Make sure you see the add on page 66 in the August P&M.

Gastight has introduced a new product called flashshield. Per the add it says it eliminates he need for additional manufacturer - required bonding. 

I looked on their website and saw nothing about this. 

Just a couple of weeks ago we were posting about holes in CSST.

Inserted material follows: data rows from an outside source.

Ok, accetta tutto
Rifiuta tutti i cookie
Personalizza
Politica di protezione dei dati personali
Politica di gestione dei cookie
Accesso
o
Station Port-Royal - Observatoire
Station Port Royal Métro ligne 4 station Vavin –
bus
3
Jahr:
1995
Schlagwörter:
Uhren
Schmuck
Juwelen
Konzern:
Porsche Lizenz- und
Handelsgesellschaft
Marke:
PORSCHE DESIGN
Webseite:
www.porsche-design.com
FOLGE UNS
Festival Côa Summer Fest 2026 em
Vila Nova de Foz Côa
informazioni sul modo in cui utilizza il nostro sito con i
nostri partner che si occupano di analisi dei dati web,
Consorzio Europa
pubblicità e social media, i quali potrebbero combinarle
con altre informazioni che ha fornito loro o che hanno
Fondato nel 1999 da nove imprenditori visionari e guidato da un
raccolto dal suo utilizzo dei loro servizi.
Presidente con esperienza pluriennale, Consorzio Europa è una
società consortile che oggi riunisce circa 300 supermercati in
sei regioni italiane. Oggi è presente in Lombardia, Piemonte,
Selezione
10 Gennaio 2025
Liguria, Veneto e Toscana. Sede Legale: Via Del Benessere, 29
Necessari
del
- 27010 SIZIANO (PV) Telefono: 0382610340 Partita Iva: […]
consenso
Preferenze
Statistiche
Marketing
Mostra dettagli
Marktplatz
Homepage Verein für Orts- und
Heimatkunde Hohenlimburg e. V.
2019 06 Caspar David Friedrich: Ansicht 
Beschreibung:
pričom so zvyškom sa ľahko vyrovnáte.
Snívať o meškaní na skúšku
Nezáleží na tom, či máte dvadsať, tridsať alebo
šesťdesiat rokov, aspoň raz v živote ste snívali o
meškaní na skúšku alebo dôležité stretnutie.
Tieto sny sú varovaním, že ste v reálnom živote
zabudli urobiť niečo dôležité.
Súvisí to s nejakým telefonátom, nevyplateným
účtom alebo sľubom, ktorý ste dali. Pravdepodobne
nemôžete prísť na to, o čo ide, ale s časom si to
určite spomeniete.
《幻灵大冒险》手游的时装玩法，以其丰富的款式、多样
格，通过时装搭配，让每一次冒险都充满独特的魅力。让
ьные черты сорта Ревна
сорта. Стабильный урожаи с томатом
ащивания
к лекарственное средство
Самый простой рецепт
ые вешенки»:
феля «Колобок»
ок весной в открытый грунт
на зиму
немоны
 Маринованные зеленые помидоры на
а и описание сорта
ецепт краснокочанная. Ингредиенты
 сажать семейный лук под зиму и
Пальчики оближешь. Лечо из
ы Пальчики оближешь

Anybody else can add to this please do. Any reps on here?


----------



## TheMaster (Jun 12, 2009)

I've seen steel pipe with holes blown out of it, copper too. What do we do about it?


----------



## Optimus Primer (May 20, 2009)

TheMaster said:


> I've seen steel pipe with holes blown out of it, copper too. What do we do about it?


run pex


----------



## Protech (Sep 22, 2008)

For gas? I think in TM's parts they are already doing that :laughing:



house plumber said:


> run pex


----------



## TheMaster (Jun 12, 2009)

Protech said:


> For gas? I think in TM's parts they are already doing that :laughing:


Poly is used here all the time..... we think its hilarious:thumbup:


----------



## chuckscott (Oct 20, 2010)

house plumber said:


> run pex


I went to a customers house for a gas smell. I found the leak within 10 seconds. The customer had run 1/2" cpvc from his water heater to a grill outside (personally I don't see why he bothered to take the grill outside)

He told me he did this a couple years before and it was working fine until now. I told him I was surprised he didn't blow up. 

He has vowed to never attempt any work on his house again.


----------



## Plumber Jim (Jun 19, 2008)

chuckscott said:


> I went to a customers house for a gas smell. I found the leak within 10 seconds. The customer had run 1/2" cpvc from his water heater to a grill outside (personally I don't see why he bothered to take the grill outside)
> 
> He told me he did this a couple years before and it was working fine until now. I told him I was surprised he didn't blow up.
> 
> He has vowed to never attempt any work on his house again.


That is just scary. I wonder how many of us have neighbors with rigged up stuff just next door waiting to take our house with theirs!


----------



## Optimus Primer (May 20, 2009)

obviously i was kidding about running pex. I should've put a smiley behind it.




Protech said:


> For gas? I think in TM's parts they are already doing that :laughing:


----------



## Redwood (Sep 8, 2008)

Plumber Jim said:


> That is just scary. I wonder how many of us have neighbors with rigged up stuff just next door waiting to take our house with theirs!


That is scary! Clearly something needs to be done that takes gas work out of the hobbyists hands. 

When you consider that there have been gas explosions that have leveled multi-story apartment buildings and rendered buildings next door structurally unsound having to be demolished, unlicensed gas work should be a criminal offense not just a liability.


----------